- Work task:
Return the complete listing exactly as it reads, with each picture removed.

- Stored data:
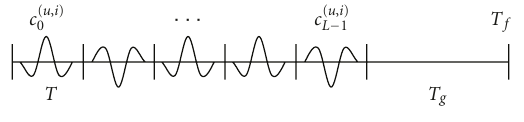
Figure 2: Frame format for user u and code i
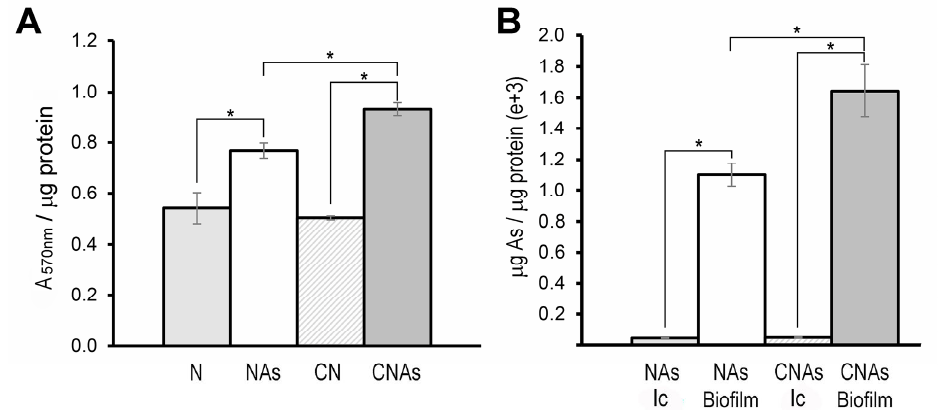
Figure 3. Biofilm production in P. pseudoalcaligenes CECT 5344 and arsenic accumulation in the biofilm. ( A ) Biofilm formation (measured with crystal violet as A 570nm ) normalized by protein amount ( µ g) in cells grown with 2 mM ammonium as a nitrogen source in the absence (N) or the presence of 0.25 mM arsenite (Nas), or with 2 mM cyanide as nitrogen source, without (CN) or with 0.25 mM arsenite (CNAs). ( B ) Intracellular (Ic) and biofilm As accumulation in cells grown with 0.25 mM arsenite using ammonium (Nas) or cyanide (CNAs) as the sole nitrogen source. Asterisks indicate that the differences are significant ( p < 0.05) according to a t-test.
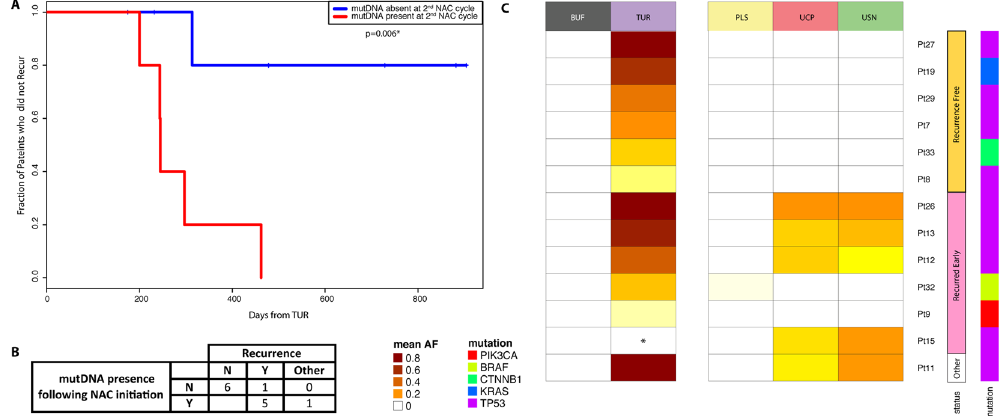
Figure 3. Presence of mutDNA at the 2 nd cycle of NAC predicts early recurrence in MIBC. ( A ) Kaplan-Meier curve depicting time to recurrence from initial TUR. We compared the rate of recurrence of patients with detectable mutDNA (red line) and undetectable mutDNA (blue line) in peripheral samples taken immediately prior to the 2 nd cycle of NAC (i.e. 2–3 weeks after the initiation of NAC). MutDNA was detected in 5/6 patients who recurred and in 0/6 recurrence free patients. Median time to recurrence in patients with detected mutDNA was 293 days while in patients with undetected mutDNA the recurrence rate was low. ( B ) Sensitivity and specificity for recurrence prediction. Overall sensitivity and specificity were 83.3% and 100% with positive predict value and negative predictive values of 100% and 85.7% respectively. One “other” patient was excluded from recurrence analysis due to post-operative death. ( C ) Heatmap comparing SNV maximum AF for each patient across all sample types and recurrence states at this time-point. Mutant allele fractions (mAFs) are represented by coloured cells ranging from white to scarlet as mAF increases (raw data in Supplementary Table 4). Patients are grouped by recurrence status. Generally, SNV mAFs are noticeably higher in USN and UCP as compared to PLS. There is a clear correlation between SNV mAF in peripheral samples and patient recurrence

- Response to this exercise:
Figure 2: Frame format for user u and code i
Figure 3. Biofilm production in P. pseudoalcaligenes CECT 5344 and arsenic accumulation in the biofilm. ( A ) Biofilm formation (measured with crystal violet as A 570nm ) normalized by protein amount ( µ g) in cells grown with 2 mM ammonium as a nitrogen source in the absence (N) or the presence of 0.25 mM arsenite (Nas), or with 2 mM cyanide as nitrogen source, without (CN) or with 0.25 mM arsenite (CNAs). ( B ) Intracellular (Ic) and biofilm As accumulation in cells grown with 0.25 mM arsenite using ammonium (Nas) or cyanide (CNAs) as the sole nitrogen source. Asterisks indicate that the differences are significant ( p < 0.05) according to a t-test.
Figure 3. Presence of mutDNA at the 2 nd cycle of NAC predicts early recurrence in MIBC. ( A ) Kaplan-Meier curve depicting time to recurrence from initial TUR. We compared the rate of recurrence of patients with detectable mutDNA (red line) and undetectable mutDNA (blue line) in peripheral samples taken immediately prior to the 2 nd cycle of NAC (i.e. 2–3 weeks after the initiation of NAC). MutDNA was detected in 5/6 patients who recurred and in 0/6 recurrence free patients. Median time to recurrence in patients with detected mutDNA was 293 days while in patients with undetected mutDNA the recurrence rate was low. ( B ) Sensitivity and specificity for recurrence prediction. Overall sensitivity and specificity were 83.3% and 100% with positive predict value and negative predictive values of 100% and 85.7% respectively. One “other” patient was excluded from recurrence analysis due to post-operative death. ( C ) Heatmap comparing SNV maximum AF for each patient across all sample types and recurrence states at this time-point. Mutant allele fractions (mAFs) are represented by coloured cells ranging from white to scarlet as mAF increases (raw data in Supplementary Table 4). Patients are grouped by recurrence status. Generally, SNV mAFs are noticeably higher in USN and UCP as compared to PLS. There is a clear correlation between SNV mAF in peripheral samples and patient recurrence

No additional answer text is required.